The market size has not grown significantly because of the economic environment.
Pricing has been very aggressive in the first quarter and the discounts are as steep as last year. In certain segments, such as the group health insurance business, companies are making losses. This is a pure risk business.
We are focusing on segments where we see pricing is adequate. The approach is more balanced. We have consciously not underwritten certain businesses. Our profit has increased in the quarter as we benefited from investment.
What are your focus areas?
We will continue to focus on our retail segment, especially health. Within corporate business, there are segments that are profitable.
There are other retail segments like motor. We have been picking up segments that we believe are right priced. Health and motor are one-third each of the business.
The corporate sector is complaining about insurers cancelling group health policies in the middle of the year.
Whenever the situation looks like it is not working, the insurer goes out and has a discussion with the corporate. It is not a one-sided decision that happens. If you look at the loss ratio of the industry in group health, the losses would not be at this level.
Health is one of the focus areas for all insurers. Are you worried over the entry of standalone health insurers?
Health is under penetrated and there is space for everyone to come and participate. The focus has to be on expanding the market together rather than worry about competition at this point in time.
How does the entry of new players such as SBI General affect you?
This is one industry where penetration has not increased. We are still less than 1 per cent at 0.6 per cent of GDP. We still have not built as much retail distribution as is required to increase the penetration level.

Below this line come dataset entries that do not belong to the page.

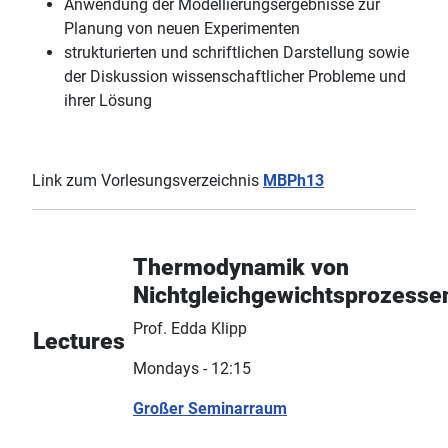
Anwendung der Modellierungsergebnisse zur
Planung von neuen Experimenten
strukturierten und schriftlichen Darstellung sowie
der Diskussion wissenschaftlicher Probleme und
ihrer Lösung
Link zum Vorlesungsverzeichnis
MBPh13
Thermodynamik von
Nichtgleichgewichtsprozesse
Prof. Edda Klipp
Lectures
Mondays - 12:15
Großer Seminarraum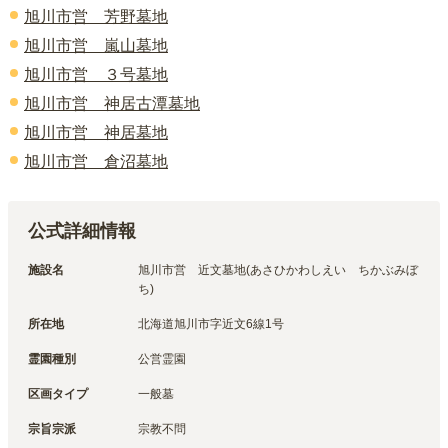
旭川市営 芳野墓地
旭川市営 嵐山墓地
旭川市営 ３号墓地
旭川市営 神居古潭墓地
旭川市営 神居墓地
旭川市営 倉沼墓地
公式詳細情報
施設名
旭川市営　近文墓地(あさひかわしえい　ちかぶみぼ
ち)
所在地
北海道旭川市字近文6線1号
霊園種別
公営霊園
区画タイプ
一般墓
宗旨宗派
宗教不問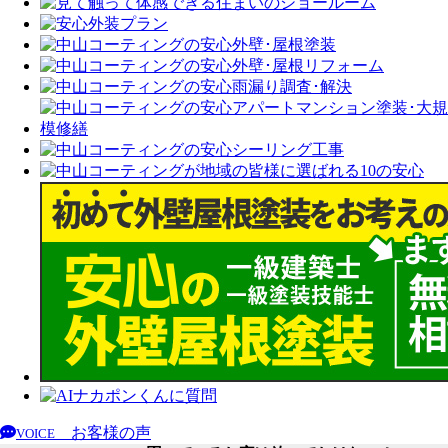
お客様の声
VOICE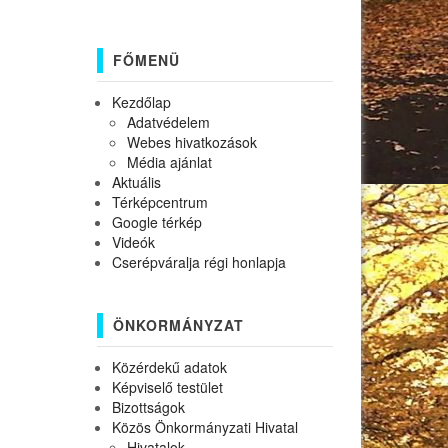
FŐMENÜ
Kezdőlap
Adatvédelem
Webes hivatkozások
Média ajánlat
Aktuális
Térképcentrum
Google térkép
Videók
Cserépváralja régi honlapja
ÖNKORMÁNYZAT
Közérdekű adatok
Képviselő testület
Bizottságok
Közös Önkormányzati Hivatal
Hivatalok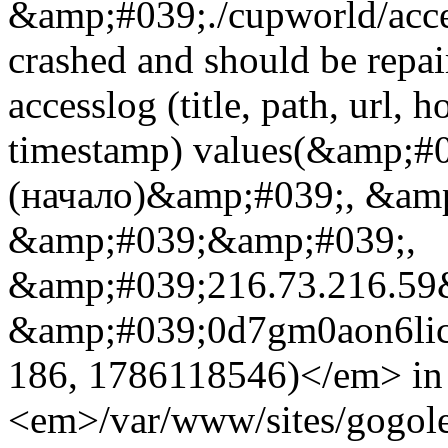
&amp;#039;./cupworld/acc
crashed and should be rep
accesslog (title, path, url, h
timestamp) values(&amp;#
(начало)&amp;#039;, &am
&amp;#039;&amp;#039;,
&amp;#039;216.73.216.59&
&amp;#039;0d7gm0aon6li
186, 1786118546)</em> in
<em>/var/www/sites/gogole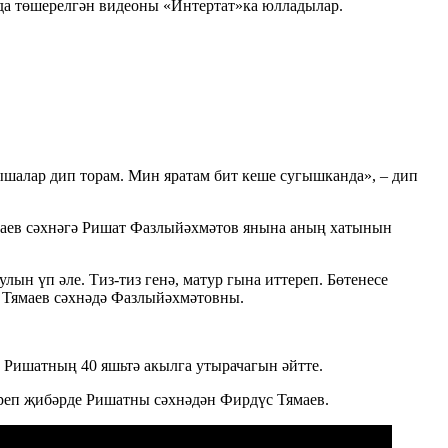
да төшерелгән видеоны «Интертат»ка юлладылар.
ышалар дип торам. Мин яратам бит кеше сугышканда», – дип
Тямаев сәхнәгә Ришат Фазлыйәхмәтов янына аның хатынын
ын үп әле. Тиз-тиз генә, матур гына иттереп. Бөтенесе
тә Тямаев сәхнәдә Фазлыйәхмәтовны.
 Ришатның 40 яшьтә акылга утырачагын әйтте.
ереп җибәрде Ришатны сәхнәдән Фирдүс Тямаев.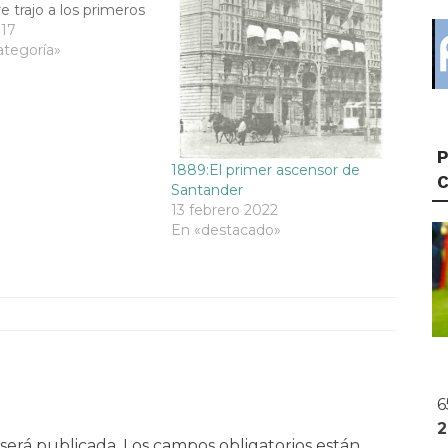
 trajo a los primeros
 la playa del
017
, en Santander. Todo
ategoría»
con el entusiasmo
r el agua de mar;
, deprimidos y
s por problemas…
P
1889:El primer ascensor de
Santander
13 febrero 2022
En «destacado»
6
será publicada.
Los campos obligatorios están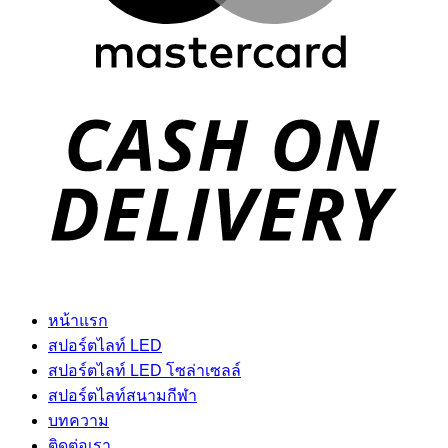
D
หน้าแรก
สปอร์ตไลท์ LED
สปอร์ตไลท์ LED โซล่าเซลล์
สปอร์ตไลท์สนามกีฬา
บทความ
ติดต่อเรา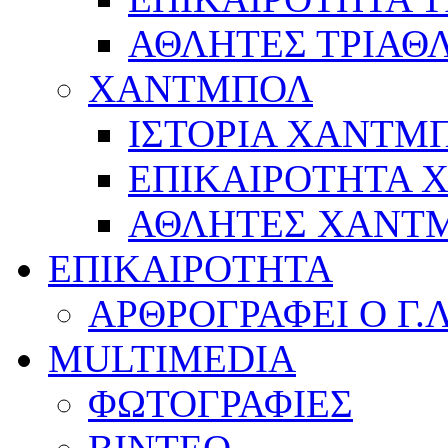
ΑΘΛΗΤΕΣ ΤΡΙΑΘ
ΧΑΝΤΜΠΟΛ
ΙΣΤΟΡΙΑ ΧΑΝΤΜ
ΕΠΙΚΑΙΡΟΤΗΤΑ
ΑΘΛΗΤΕΣ ΧΑΝΤ
ΕΠΙΚΑΙΡΟΤΗΤΑ
ΑΡΘΡΟΓΡΑΦΕΙ Ο Γ.
MULTIMEDIA
ΦΩΤΟΓΡΑΦΙΕΣ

There are segments such retail health insurance where there is a huge opportunity. Our focus will be on delivering product innovation.

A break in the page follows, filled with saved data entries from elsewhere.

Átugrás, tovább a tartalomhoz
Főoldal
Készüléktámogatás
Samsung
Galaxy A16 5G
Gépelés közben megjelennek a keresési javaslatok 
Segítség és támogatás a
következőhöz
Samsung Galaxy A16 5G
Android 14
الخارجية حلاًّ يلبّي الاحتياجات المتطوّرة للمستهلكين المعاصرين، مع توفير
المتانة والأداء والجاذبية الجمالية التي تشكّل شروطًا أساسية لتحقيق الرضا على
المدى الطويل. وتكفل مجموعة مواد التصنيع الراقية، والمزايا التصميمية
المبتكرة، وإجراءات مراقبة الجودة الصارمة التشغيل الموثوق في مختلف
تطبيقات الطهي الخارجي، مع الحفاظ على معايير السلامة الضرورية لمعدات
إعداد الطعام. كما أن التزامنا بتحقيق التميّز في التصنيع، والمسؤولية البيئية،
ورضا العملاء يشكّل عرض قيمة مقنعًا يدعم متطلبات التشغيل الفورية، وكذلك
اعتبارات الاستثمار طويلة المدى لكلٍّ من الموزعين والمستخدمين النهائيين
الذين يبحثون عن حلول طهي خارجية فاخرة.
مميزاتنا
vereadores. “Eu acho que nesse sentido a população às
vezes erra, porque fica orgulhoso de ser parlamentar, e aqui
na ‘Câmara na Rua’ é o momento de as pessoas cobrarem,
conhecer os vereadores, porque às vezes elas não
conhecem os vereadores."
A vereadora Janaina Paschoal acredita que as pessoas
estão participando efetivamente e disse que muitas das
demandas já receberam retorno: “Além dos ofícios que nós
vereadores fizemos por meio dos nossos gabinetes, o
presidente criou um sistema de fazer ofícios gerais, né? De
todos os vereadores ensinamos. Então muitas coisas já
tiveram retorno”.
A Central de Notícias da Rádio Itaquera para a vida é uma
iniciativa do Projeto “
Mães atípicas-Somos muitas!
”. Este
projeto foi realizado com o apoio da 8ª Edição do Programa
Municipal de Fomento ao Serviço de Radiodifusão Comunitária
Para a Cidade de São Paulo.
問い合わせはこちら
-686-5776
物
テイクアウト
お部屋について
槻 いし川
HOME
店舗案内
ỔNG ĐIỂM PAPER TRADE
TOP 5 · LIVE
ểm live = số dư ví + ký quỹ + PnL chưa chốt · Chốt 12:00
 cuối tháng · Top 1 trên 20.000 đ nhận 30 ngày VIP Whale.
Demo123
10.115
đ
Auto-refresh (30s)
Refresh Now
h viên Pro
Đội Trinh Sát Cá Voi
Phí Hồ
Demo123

When a set of new companies come in, typically they help expand the market. We will continue to leverage our distribution well and look at increasing penetration to the next level such as in the rural markets. We are working with the government in the rural market. To me, the opportunity is huge.
You have been losing market share for some time. Doesn't it bother you?
We are much more focused on our underwriting policies. These competencies will help us in the future. We do not mind losing market share when we are doing it as a conscious decision. Our focus remains on profitable growth.
How do you look at FY10?
Overall top line growth will be muted. Pricing at this point looks soft, but towards the end of 2009-10 it will show some improvement. Companies seem to be much more focused on writing the right business and in the long term it will help the industry. Last year was a tough one on the investment side.
This year, it should be better. We will see growth coming back in the second half of the year because under penetration in the segment (general insurance) is still an issue. In the first quarter, the industry grew by 5 per cent, but it is difficult to predict how fast it will rebound.
Our strategy will remain consistent and our growth will be a derivative of the strategy rather than the strategy driving growth.
What are your expansion plans?
Over the last two years, we have significantly added to the distribution footprint of the company. Our focus is on utilising our assets better. When you look at expansion, one needs retail expansion. We will continue to expand our distribution based on our business model.